Um dos desafios encontrados pela IBM ao longo do processo, entretanto, foi o de como apresentar essa máquina na TV de uma forma simpática e amigável, que não remetesse, por exemplo, à Skynet da série Terminator, ou ao computador psicopata de Jogos de Guerra. As pessoas, por natureza, não se sentem muito confortáveis com a ideia de máquinas que pensam e ficou muito claro desde o começo que dar uma cara "humana" a Waston seria uma péssima ideia.

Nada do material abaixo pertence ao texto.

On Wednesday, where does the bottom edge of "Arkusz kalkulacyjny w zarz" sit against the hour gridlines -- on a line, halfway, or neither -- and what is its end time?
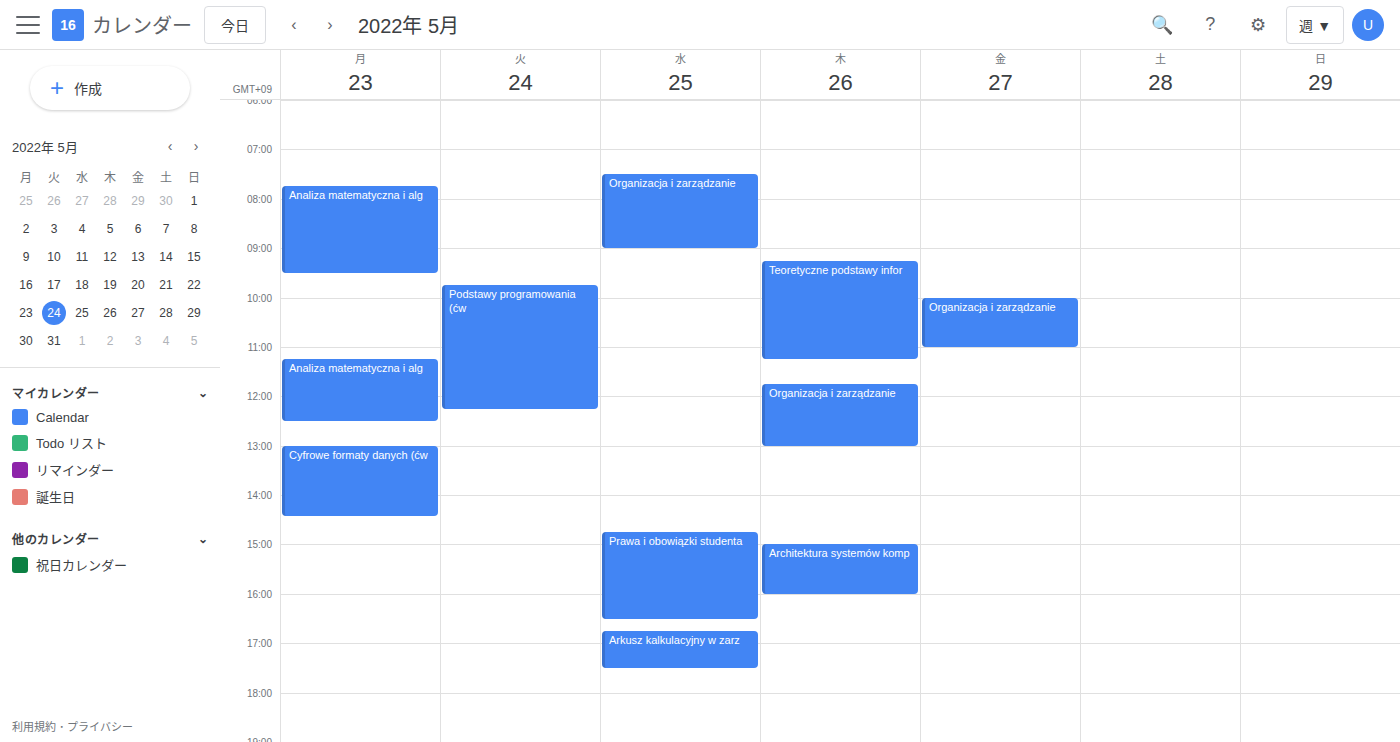
5:30 PM -- halfway between the 5 PM and 6 PM lines.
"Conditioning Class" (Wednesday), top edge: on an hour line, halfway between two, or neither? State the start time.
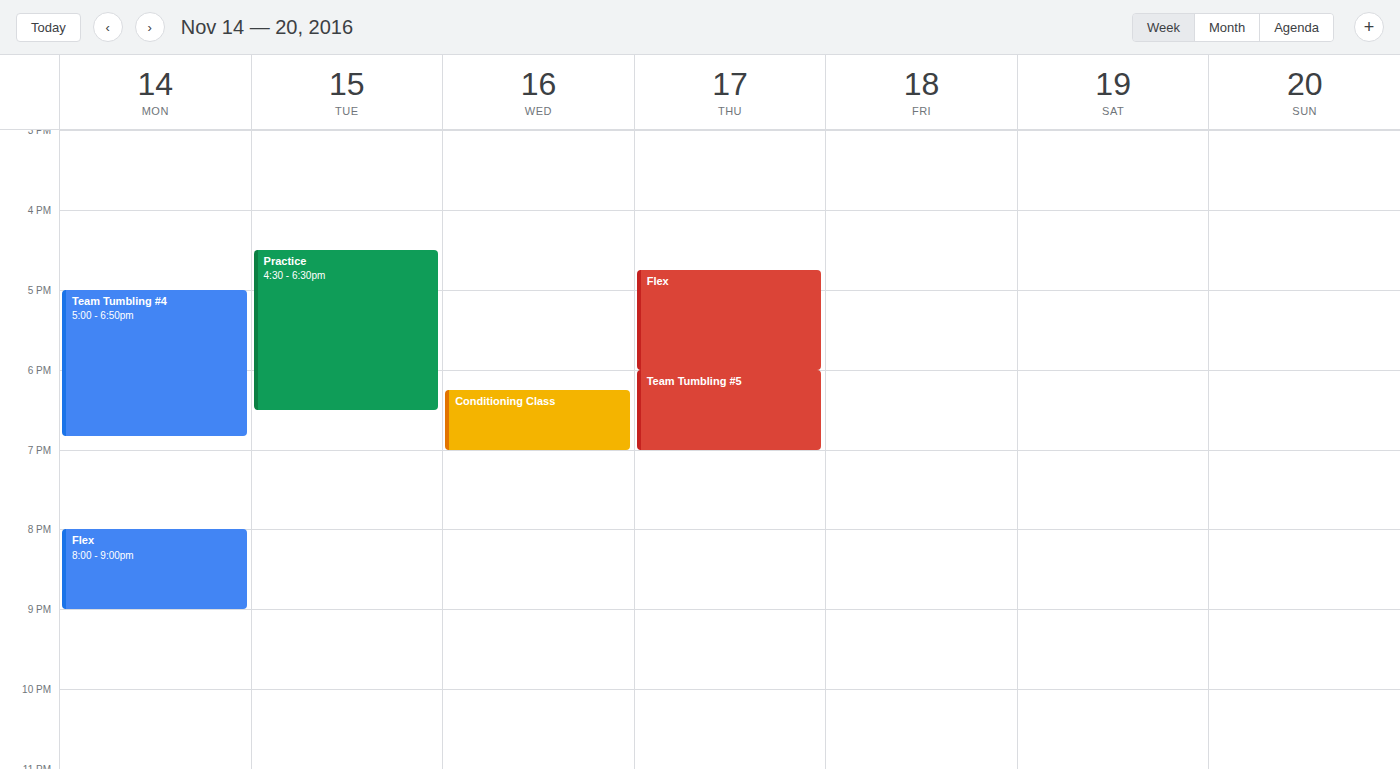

Uma das primeiras sugestões, segundo consta, foi usar um avatar com rosto e voz de uma inofensiva criança pequena. O resultado foi aterrorizante - ouvir um computador falar com voz de criança, e ainda por cima dando respostas geniais a perguntas difíceis, foi uma experiência tão bizarra que ficou claro que o problema exigia uma solução menos ortodoxa.

A solução da IBM para a questão foi a de dar uma voz neutra para Watson e criar um avatar abstrato, baseado no logotipo "smarter planet" da IBM, para ele:



O processo de criação do avatar e da voz podem ser vistos no vídeo abaixo e são bastante interessantes:



Acho que é isso que me incomoda na Lu: por ter sido desenvolvida tentando simular um ser humano o mais perfeitamente possível, talvez ela chame a atenção demais e gere um certo desconforto. Neste tipo de aplicação, em que humanos precisam interagir com um interlocutor digital, provavelmente a opção por um avatar abstrato realmente seja melhor.

Em tempo: a demonstração a que assisti para as capacidades de Watson foi também muito interessante. Como o evento se passou no Caribe, foi dada a Watson a tarefa de desenvolver uma sobremesa que fizesse uso de elementos da culinária local para ser servida ao final da apresentação. Simples assim. É surpreendente  imaginar que haja um sistema de IA que consiga raciocinar sobre sabor como um humano, mas posso dizer que provei e que funcionou!

O sistema começou capturando dezenas de milhares de receitas disponíveis através de técnicas de processamento de textos em linguagem natural para entender como os ingredientes se combinam e como os pratos são compostos, passando em seguida a fazer rearranjos dos diversos ingredientes em novas receitas. Ele então fez referências cruzadas entre a composição química dos ingredientes e a psicologia do gosto das pessoas para modelar como o palato humano poderia responder a cada combinação diferente de sabores. Finalmente, deu prioridade a ingredientes locais e combinações típicas da região para sair com a receita final, que acabou sendo composta por um número de ingredientes muito maior do que seria razoável numa receita convencional, criada por um chef.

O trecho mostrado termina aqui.